Other risk factors that compound UV-B exposure: dusty environments (chronic ocular surface irritation), dry climates, low altitude (higher UV levels at equatorial latitudes), lack of UV-protective eyewear.

Stocker's line: At the leading edge of the pterygium head, a brownish horizontal line of iron (haemosiderin) deposits in the corneal epithelium — the Stocker's line — is pathognomonic of pterygium. It forms from tear-film iron deposits at the epithelial margin of the pterygium-cornea interface and is best seen under slit-lamp examination with a yellow filter.

SELF-CHECK

A patient with a pterygium on the nasal side of his right eye has a faint brownish horizontal line visible on the cornea just ahead of the pterygium's advancing tip. This line is called:

A. Hudson-Stähli line

B. Stocker's line

C. Arlt's line

D. Fleischer ring

Reveal Answer

Answer: B. Stocker's line

Stocker's line is the iron (haemosiderin) deposit in the corneal epithelium at the leading edge of the pterygium head — it is pathognomonic of pterygium. The Hudson-Stähli line is a horizontal iron deposit in the lower corneal epithelium in normal ageing. Arlt's line is the tarsal scar of trachoma. The Fleischer ring is a ring of iron deposits at the base of the cone in keratoconus. Each is an iron deposit at a different location for a different reason — the location and context identify them.
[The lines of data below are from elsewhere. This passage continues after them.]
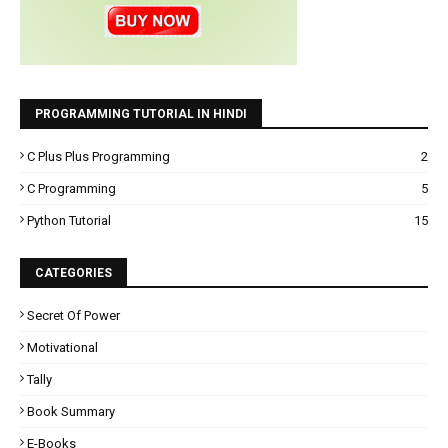
PROGRAMMING TUTORIAL IN HINDI
C Plus Plus Programming
2
C Programming
5
Python Tutorial
15
CATEGORIES
Secret Of Power
Motivational
Tally
Book Summary
E-Books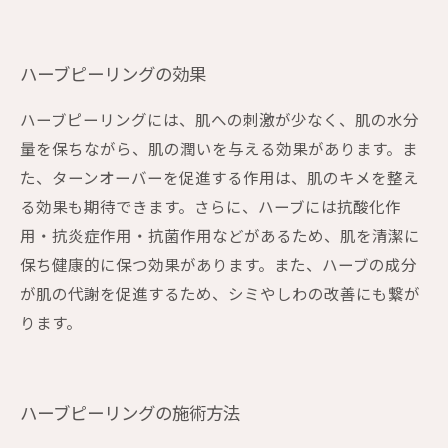
ハーブピーリングの効果
ハーブピーリングには、肌への刺激が少なく、肌の水分
量を保ちながら、肌の潤いを与える効果があります。ま
た、ターンオーバーを促進する作用は、肌のキメを整え
る効果も期待できます。さらに、ハーブには抗酸化作
用・抗炎症作用・抗菌作用などがあるため、肌を清潔に
保ち健康的に保つ効果があります。また、ハーブの成分
が肌の代謝を促進するため、シミやしわの改善にも繋が
ります。
ハーブピーリングの施術方法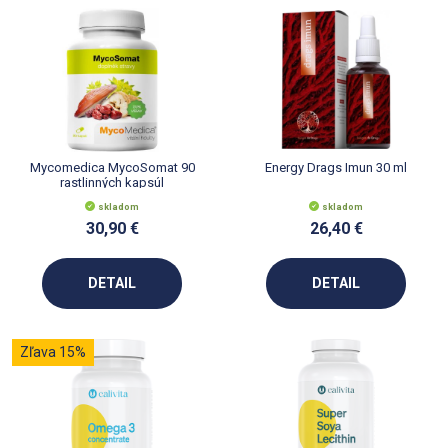
Mycomedica MycoSomat 90
Energy Drags Imun 30 ml
rastlinných kapsúl
skladom
skladom
30,90 €
26,40 €
DETAIL
DETAIL
Zľava 15%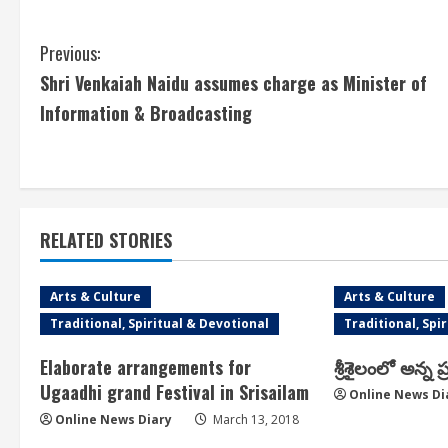
C
Previous:
Shri Venkaiah Naidu assumes charge as Minister of
o
Information & Broadcasting
n
t
i
RELATED STORIES
n
u
Arts & Culture
Arts & Culture
Traditional, Spiritual & Devotional
Traditional, Spi
e
Elaborate arrangements for
శ్రీశైలంలో అన్న
R
Ugaadhi grand Festival in Srisailam
Online News Di
Online News Diary
March 13, 2018
e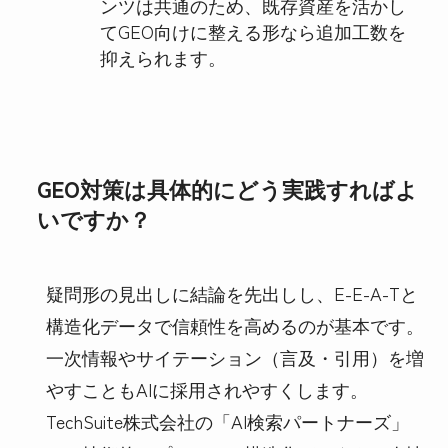
ンツは共通のため、既存資産を活かし
てGEO向けに整える形なら追加工数を
抑えられます。
GEO対策は具体的にどう実践すればよ
いですか？
疑問形の見出しに結論を先出しし、E-E-A-Tと
構造化データで信頼性を高めるのが基本です。
一次情報やサイテーション（言及・引用）を増
やすこともAIに採用されやすくします。
TechSuite株式会社の「AI検索パートナーズ」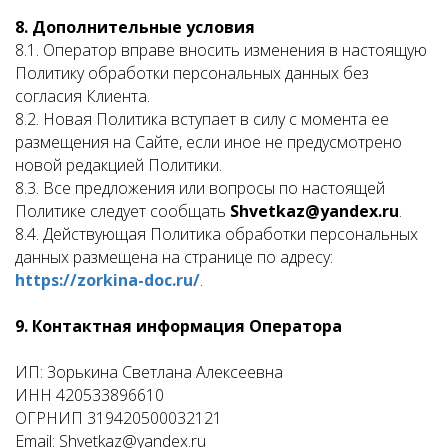
8. Дополнительные условия
8.1. Оператор вправе вносить изменения в настоящую
Политику обработки персональных данных без
согласия Клиента.
8.2. Новая Политика вступает в силу с момента ее
размещения на Сайте, если иное не предусмотрено
новой редакцией Политики.
8.3. Все предложения или вопросы по настоящей
Политике следует сообщать
Shvetkaz@yandex.ru
.
8.4. Действующая Политика обработки персональных
данных размещена на странице по адресу:
https://zorkina-doc.ru/
.
9. Контактная информация Оператора
ИП: Зорькина Светлана Алексеевна
ИНН 420533896610
ОГРНИП 319420500032121
Email: Shvetkaz@yandex.ru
Examining and Grading a Pterygium

Clinical examination of a pterygium requires documentation of four parameters that determine the management decision: the anatomy of the pterygium components, the extent of corneal involvement, the visual acuity, and the activity (progressive vs stationary). This structured approach prevents the common clinical error of simply noting 'pterygium present' without quantifying the key variables that inform the decision to observe versus refer for surgery. The single most clinically critical measurement is the distance of the pterygium head from the pupillary margin — a pterygium that has reached within 2–3 mm of the pupil will threaten the visual axis within months in an active growing pterygium, while one 5–6 mm away in a stationary thin pterygium may be safely watched for years. Documentation of these parameters at each visit also allows detection of progression by serial comparison, which is the only reliable way to identify an active pterygium in an otherwise quiet eye.
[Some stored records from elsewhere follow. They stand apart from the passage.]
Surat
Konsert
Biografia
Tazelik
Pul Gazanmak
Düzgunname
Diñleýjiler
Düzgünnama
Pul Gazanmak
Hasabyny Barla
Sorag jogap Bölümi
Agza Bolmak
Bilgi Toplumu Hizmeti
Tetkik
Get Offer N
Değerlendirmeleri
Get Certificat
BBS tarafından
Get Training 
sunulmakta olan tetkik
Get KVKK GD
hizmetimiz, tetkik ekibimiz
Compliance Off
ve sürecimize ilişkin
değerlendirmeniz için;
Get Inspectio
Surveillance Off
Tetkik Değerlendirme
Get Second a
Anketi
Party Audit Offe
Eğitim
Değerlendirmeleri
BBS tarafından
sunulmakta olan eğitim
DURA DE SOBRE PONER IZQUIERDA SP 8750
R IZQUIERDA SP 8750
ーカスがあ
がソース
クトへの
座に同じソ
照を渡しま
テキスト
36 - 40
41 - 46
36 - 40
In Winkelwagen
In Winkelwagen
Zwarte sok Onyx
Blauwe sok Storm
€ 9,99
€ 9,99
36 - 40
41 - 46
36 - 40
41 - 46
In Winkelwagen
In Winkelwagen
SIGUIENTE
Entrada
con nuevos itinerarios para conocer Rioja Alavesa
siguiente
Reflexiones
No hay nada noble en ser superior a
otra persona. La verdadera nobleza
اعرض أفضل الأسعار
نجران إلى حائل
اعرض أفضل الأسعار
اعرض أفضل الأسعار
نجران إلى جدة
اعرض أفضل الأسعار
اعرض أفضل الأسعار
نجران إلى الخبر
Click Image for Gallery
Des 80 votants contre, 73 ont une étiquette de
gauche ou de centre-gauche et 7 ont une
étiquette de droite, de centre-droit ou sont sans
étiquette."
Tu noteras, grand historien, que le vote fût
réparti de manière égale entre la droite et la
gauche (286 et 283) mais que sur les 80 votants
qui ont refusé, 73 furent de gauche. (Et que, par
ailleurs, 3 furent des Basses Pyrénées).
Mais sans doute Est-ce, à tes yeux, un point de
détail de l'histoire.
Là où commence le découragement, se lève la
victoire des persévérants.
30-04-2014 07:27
Anatomy — three parts of a pterygium:
- Head (cap): The most advanced part, sitting on the cornea; the apex of the triangular wing. Examine the cornea immediately ahead of the head for Stocker's line.
- Neck: The narrowest part at the limbus, where the corneal and conjunctival portions meet.
- Body: The broad triangular conjunctival portion; shows the vascular pattern; may have dilated 'feeder vessels' from the conjunctiva.
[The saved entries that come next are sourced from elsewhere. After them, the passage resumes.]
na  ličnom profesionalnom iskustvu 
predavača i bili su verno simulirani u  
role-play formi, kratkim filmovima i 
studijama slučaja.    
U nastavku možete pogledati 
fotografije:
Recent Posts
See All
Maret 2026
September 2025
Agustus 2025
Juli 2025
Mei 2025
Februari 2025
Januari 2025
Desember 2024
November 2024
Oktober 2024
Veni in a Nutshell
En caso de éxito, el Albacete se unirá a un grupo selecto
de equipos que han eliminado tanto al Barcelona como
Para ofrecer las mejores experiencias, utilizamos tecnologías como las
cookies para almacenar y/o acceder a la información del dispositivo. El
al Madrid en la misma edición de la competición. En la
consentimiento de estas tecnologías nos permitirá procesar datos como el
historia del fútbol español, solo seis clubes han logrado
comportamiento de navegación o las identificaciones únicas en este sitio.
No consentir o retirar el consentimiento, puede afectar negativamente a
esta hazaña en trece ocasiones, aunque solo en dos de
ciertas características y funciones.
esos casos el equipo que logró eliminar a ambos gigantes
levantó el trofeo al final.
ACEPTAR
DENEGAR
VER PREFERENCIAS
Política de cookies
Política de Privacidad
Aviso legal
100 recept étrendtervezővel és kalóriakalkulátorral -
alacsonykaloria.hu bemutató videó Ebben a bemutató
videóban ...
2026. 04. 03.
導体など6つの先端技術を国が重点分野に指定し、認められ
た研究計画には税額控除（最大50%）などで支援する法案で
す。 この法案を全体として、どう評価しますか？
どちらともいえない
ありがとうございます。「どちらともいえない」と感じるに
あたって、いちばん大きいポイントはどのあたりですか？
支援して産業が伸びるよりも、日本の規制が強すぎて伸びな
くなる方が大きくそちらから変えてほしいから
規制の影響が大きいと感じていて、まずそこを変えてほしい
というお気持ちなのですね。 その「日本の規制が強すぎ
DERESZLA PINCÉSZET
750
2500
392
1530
Grading by corneal extent:
The most clinically important measurement is how far the head has advanced onto the cornea, measured in millimetres from the limbus:
- Grade 1 (T1): thin, transparent — only slightly overlapping the cornea, able to see corneal vessels through the tissue.
- Grade 2 (T2): intermediate — partially obscuring the corneal surface.
- Grade 3 (T3): thick, opaque — completely obscuring the corneal vessels beneath; near the visual axis.
Surgery is generally indicated when the pterygium approaches within 2–3 mm of the pupillary margin or has reached Grade 3.

Visual acuity and refraction:
Test VA in both eyes. If VA is reduced and the pterygium overlies the cornea, try to determine whether the reduction is from induced astigmatism (the pterygium flattens the corneal curvature in the horizontal meridian as it invades) or from direct visual-axis coverage. Importantly, pterygium-induced astigmatism does NOT improve with pinhole (because it is corneal distortion, not simple refractive error).

Activity assessment:
Signs of an active (progressive) pterygium: prominent vascularity of the body, thick head, Stocker's line close behind the head (indicating recent advance). A stationary pterygium is avascular, thin, and translucent.